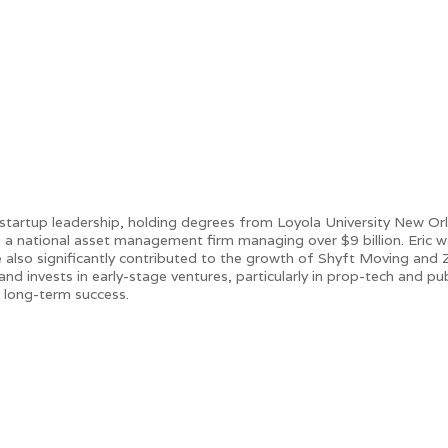
 startup leadership, holding degrees from Loyola University New Or
ing a national asset management firm managing over $9 billion. Er
 also significantly contributed to the growth of Shyft Moving and Zipp
nd invests in early-stage ventures, particularly in prop-tech and pub
 long-term success.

☆ ☆ ☆ ☆ ☆ ☆ ☆

» **What is needed**:
The line containing "ing a national" and all lines after it, through the last line of the data, should be retyped exactly.

» **Exercise response**:
ing a national asset management firm managing over $9 billion. Er
 also significantly contributed to the growth of Shyft Moving and Zipp
nd invests in early-stage ventures, particularly in prop-tech and pub
 long-term success.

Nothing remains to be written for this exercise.